The light at the end of the shaft was nearly blinding Janzen. He surmised, quite correctly, that he was very close to the open emergency hatch at the top. He heard a rush of air, followed by the twin thud of two average-sized men landing on the roof of the building. This puzzled him for a moment, but then he recalled certain events from the past which formed a probable explanation. When he poked his head out of the emergency hatch, he saw that he was correct.
Ah, Janzen, you old traitor, you. I hope you realize that you have done a very bad thing. Go ahead, give your precious soil and seeds to Mr. Laplace. Janzen looked over at Laplace, who lounged comfortably on a black Laz-E-Boy next to a steam vent. He clambered his way onto the roof and strode silently over to Laplace, who handed him his bottle of vodka water and a shoe.
“You know what to do,” said Laplace. He stood up, stretched and whipped his tail about lazily, and walked over to the Man. “Why do you have to stop me?” Because you are trying to do my job. “I do own one-third of your company. The stockholders tend to listen me alot more than they listen you, anyway. They need a… change of leadership. Its inevitable.” No they don’t. I know exactly what they need. With this, the Man caused Laplace’s head to be crushed like a jar of chunky salsa in a washing machine.

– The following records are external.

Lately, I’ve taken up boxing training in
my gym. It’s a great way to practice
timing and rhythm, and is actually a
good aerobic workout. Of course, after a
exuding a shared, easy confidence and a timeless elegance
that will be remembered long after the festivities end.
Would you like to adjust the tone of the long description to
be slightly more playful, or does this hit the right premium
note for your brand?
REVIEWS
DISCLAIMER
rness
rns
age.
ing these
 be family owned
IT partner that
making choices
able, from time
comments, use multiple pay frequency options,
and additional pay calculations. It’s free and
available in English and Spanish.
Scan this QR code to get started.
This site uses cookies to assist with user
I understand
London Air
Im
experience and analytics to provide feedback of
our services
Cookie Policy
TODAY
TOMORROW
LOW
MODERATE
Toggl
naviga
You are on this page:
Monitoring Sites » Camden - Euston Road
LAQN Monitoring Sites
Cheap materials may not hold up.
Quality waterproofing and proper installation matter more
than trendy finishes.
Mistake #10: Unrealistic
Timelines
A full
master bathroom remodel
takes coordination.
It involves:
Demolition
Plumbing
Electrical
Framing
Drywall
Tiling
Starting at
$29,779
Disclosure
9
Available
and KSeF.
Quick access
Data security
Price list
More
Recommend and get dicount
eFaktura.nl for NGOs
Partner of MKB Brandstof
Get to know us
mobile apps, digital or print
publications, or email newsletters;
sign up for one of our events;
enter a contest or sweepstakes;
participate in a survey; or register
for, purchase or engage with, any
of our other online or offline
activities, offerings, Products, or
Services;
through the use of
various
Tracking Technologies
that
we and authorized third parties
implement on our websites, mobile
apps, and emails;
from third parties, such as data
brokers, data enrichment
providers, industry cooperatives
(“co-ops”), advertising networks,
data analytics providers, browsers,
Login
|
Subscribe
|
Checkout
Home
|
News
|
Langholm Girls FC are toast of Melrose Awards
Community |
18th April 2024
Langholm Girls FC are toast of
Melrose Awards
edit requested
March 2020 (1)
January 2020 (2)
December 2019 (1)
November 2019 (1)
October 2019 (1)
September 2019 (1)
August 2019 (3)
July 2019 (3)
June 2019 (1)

Janzen poured the remaining soil into the shoe, noting that Laplace had already placed a lump out fresh meat inside as fertilizer. Stop what you are doing. He depressed his thumb into the soil and ripped open the package of seeds which had been his precious cargo for so long. I command you!! Stop! He placed one of the largish seeds inside the thumb-hole and carefully spread the soil over with the miniature rake he always carried with him.
The Man instantly became extraordinarily livid. He ran towards Janzen, his bunny slippers slipping on the gravel, but arrived too late. Janzen pitched the shoe over the side of the building, and then activated the thermal detonator which was sitting in the middle of a tasteful flower arrangement on Laplace’s coffee table. No!!!!! The detonator went off, completely vaporizing everything within a 30-foot radius.
The shoe landed on the top of a Ryder truck, filled with rudely decorated beach balls, on its way to Mexico. The truck had an unfortunate encounter with a herd of caribou five miles south of Tiajuana, and the force of the impact was sufficient to knock the shoe off the truck and into a shallow ditch by the side of the road. There it sits, undisturbed, in the bright Mexican sunlight, absorbing strength from a life-giving ball of hydrogen and helium which lies 98 million miles away. From the shoe, tender shoots of a new plant reach heavenward, growing more exquisite with each passing day.